Action item:
The answer must be every line of the records below that holds the word "wrist".

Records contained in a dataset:
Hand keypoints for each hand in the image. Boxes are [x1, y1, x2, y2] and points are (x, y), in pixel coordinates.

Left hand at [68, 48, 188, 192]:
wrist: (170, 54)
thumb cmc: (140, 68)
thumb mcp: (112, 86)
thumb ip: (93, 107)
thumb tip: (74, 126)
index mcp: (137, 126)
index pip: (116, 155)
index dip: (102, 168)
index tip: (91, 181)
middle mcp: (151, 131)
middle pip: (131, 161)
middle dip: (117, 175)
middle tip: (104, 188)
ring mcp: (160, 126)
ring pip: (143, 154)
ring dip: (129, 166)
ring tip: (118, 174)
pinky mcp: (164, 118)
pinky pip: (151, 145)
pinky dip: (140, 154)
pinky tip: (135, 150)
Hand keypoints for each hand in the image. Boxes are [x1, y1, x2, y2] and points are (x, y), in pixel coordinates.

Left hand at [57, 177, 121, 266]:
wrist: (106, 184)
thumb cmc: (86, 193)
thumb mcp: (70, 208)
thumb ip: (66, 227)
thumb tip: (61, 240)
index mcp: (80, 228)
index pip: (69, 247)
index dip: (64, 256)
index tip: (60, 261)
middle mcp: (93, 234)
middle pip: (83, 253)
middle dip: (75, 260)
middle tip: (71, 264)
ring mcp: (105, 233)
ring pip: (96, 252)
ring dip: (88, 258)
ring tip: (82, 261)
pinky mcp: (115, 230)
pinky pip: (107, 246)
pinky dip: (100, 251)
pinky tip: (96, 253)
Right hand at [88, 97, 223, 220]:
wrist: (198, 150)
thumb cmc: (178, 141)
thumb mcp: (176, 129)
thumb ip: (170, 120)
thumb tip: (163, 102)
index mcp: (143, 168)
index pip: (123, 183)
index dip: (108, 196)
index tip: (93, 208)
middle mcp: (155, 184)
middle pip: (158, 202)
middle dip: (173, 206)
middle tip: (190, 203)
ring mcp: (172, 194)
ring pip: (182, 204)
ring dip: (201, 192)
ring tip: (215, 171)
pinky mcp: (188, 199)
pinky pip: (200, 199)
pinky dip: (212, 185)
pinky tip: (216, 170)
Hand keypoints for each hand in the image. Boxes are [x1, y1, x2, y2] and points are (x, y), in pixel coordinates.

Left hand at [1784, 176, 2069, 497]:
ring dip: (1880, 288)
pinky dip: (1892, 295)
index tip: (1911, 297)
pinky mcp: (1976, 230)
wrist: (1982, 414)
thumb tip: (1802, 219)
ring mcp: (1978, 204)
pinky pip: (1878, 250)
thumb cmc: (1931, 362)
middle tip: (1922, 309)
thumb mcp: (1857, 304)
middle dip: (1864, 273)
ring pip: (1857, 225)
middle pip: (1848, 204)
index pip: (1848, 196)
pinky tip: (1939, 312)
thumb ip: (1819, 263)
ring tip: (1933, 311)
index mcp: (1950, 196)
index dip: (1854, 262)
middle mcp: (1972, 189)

...

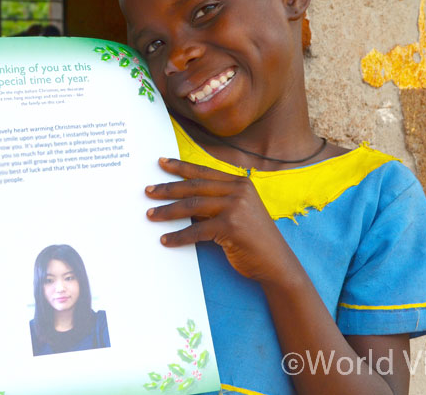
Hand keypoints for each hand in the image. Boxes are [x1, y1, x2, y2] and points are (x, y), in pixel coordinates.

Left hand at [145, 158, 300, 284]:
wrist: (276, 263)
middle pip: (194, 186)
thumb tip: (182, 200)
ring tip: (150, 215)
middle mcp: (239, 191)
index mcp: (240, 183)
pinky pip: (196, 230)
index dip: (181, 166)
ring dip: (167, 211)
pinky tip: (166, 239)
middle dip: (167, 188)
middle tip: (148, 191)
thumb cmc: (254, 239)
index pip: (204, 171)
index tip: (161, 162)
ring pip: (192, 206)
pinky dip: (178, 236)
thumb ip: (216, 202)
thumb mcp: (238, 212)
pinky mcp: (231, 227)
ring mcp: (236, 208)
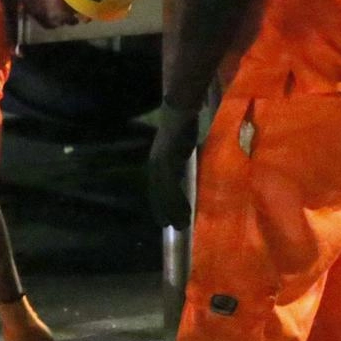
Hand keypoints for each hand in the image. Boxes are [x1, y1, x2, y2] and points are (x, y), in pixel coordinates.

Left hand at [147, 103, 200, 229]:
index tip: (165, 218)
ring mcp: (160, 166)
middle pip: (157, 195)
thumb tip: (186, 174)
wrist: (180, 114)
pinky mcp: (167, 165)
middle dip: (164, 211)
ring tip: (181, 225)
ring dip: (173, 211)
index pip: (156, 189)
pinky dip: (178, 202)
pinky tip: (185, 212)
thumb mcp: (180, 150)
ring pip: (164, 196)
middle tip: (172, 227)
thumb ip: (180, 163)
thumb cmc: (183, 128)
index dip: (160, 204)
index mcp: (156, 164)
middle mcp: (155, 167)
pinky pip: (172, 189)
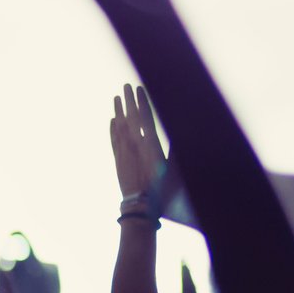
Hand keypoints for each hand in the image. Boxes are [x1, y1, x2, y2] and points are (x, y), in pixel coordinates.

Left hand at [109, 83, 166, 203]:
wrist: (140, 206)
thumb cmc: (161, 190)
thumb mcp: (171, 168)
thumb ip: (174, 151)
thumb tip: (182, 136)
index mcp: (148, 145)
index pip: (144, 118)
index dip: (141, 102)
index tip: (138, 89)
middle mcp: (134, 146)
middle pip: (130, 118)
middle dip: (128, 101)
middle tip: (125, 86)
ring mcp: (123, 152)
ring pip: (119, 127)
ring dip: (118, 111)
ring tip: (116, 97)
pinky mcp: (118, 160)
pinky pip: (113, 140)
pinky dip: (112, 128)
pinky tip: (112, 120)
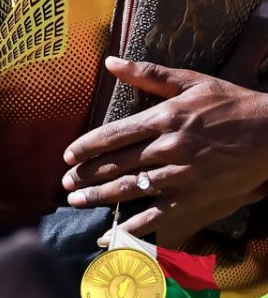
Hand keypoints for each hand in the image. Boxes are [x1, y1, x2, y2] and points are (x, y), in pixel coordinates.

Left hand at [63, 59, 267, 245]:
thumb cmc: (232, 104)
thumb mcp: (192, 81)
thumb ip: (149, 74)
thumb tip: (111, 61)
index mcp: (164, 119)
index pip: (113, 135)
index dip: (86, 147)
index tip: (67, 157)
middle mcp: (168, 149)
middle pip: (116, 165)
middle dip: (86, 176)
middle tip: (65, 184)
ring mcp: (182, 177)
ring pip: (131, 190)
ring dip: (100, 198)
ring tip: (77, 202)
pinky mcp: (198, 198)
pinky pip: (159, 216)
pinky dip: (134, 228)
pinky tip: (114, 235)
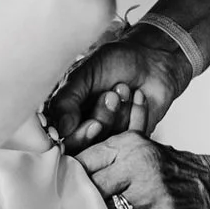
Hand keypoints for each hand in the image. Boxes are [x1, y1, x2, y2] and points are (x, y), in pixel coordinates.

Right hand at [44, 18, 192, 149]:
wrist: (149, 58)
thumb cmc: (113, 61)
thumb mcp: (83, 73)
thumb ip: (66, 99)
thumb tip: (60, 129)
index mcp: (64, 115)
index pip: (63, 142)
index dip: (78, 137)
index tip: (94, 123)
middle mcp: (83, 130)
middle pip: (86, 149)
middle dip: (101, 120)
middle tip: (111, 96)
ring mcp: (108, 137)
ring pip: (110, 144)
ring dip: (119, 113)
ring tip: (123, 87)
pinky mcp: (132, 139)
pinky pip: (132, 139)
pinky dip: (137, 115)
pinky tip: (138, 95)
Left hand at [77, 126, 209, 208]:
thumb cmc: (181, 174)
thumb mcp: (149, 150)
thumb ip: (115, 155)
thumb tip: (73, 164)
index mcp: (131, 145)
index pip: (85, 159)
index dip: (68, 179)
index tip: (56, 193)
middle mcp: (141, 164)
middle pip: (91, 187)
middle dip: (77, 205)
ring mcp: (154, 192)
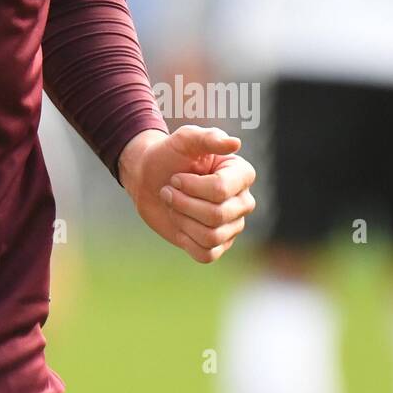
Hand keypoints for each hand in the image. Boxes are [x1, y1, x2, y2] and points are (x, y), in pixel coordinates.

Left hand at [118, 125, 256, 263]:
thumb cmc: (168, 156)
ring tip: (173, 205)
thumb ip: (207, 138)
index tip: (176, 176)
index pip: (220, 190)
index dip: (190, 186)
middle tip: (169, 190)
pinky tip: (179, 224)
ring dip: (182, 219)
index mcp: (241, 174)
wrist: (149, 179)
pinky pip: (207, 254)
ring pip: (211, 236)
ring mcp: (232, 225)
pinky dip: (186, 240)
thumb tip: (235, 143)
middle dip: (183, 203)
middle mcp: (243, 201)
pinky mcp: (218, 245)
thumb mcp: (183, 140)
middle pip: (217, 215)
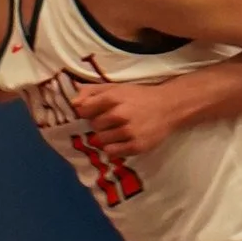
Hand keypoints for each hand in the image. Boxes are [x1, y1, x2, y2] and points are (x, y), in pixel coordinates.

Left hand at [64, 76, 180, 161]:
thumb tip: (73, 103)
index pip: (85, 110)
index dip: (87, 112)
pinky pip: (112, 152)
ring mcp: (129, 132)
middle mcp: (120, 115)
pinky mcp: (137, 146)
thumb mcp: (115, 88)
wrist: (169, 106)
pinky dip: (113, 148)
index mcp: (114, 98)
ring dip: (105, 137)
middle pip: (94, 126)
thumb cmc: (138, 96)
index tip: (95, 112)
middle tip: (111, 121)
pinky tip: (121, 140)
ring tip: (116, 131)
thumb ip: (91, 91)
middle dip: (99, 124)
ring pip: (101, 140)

Reply:
wrist: (170, 54)
wrist: (106, 184)
wrist: (198, 150)
wrist: (1982, 414)
wrist: (276, 263)
wrist: (180, 114)
wrist: (140, 206)
wrist: (149, 58)
wrist: (149, 179)
wrist: (169, 106)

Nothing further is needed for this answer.